Unit Segment Share Stays Flat
Unit segment share stayed an even 22.2% compared to the equivalent period a year earlier, with branded CPG goods accounting for the remaining 78.8% of the segment. Five departments reported negative unit segment growth, and alcoholic beverages maintained a flat unit segment share. On the positive side, fresh meat had the highest growth rate (5.3%), followed by fresh produce (2.4%), and general merchandise (1.6%).
The only department with a negative unit segment growth rate of 1% was dairy. Dry grocery, frozen foods, combo pack, and non-food grocery all reported negative unit segment performance of less than 1%.
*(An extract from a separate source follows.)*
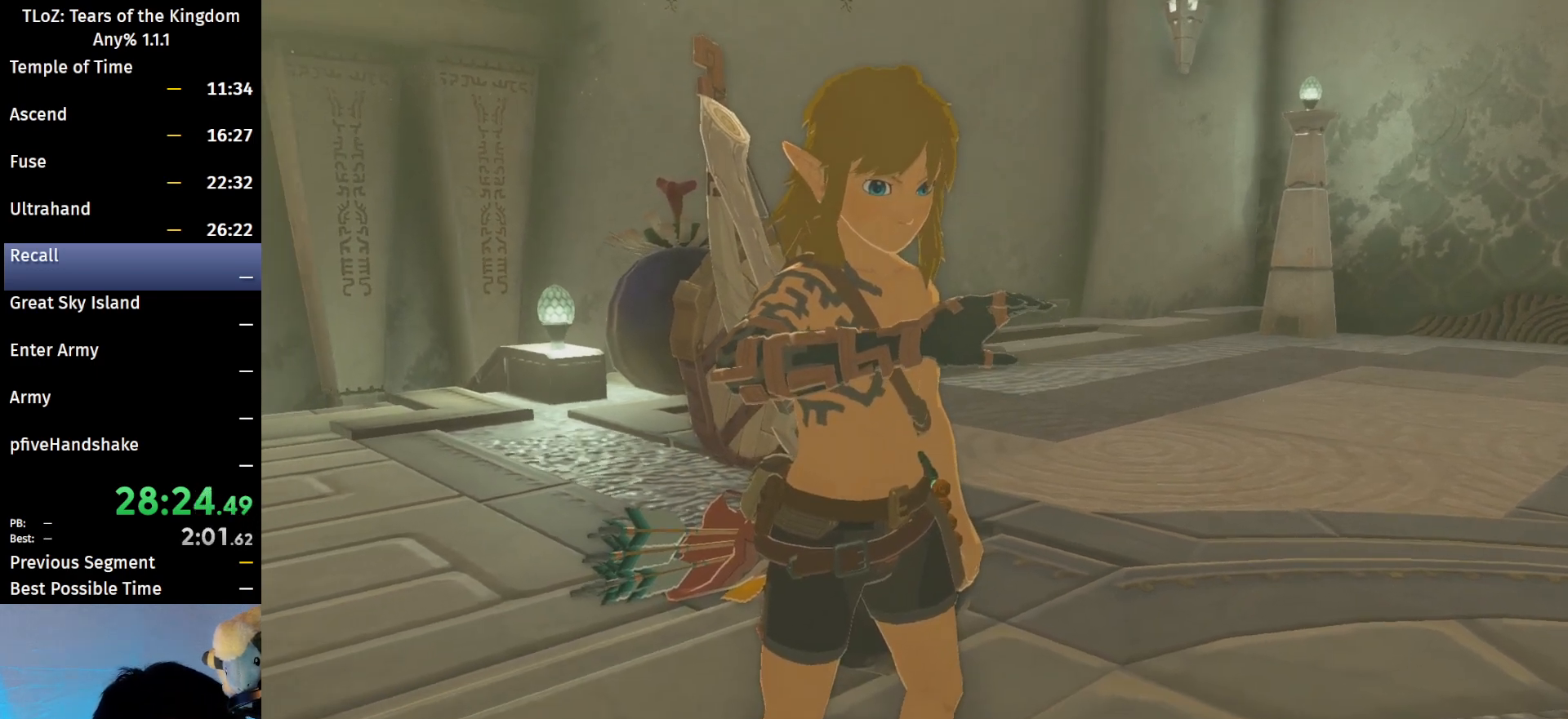
{"buttons": [], "left_stick": "center", "right_stick": "center", "events": [[67, "A", "down"], [67, "B", "down"], [100, "A", "up"], [100, "B", "up"], [200, "B", "down"], [233, "A", "down"], [267, "A", "up"], [267, "B", "up"], [400, "A", "down"], [400, "B", "down"], [467, "A", "up"], [467, "B", "up"]]}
Food Market Escapes Impact of Tough Times
The US food market has done well the past two years even as the recession has negatively affected sales of many other product categories, according to other recent data from The Nielsen Company. Looking at Nielsen’s figures on unit performance in major US food, drug and mass merchandiser (FDM) categories during the 52 weeks ending October 2, 2010, overall unit sales across FDM categories remained flat. However, food categories such as fresh produce (3.5%), deli (2.9%) and beverages/alcohol (1.7%) registered moderate to substantial growth.
In comparison, during the same 52-week period, health, beauty & accessories (HBA) unit sales dipped 1.9%. Non-food unit sales shrank an even more precipitous 3.8%, and general merchandise unit sales plummeted 6.1%.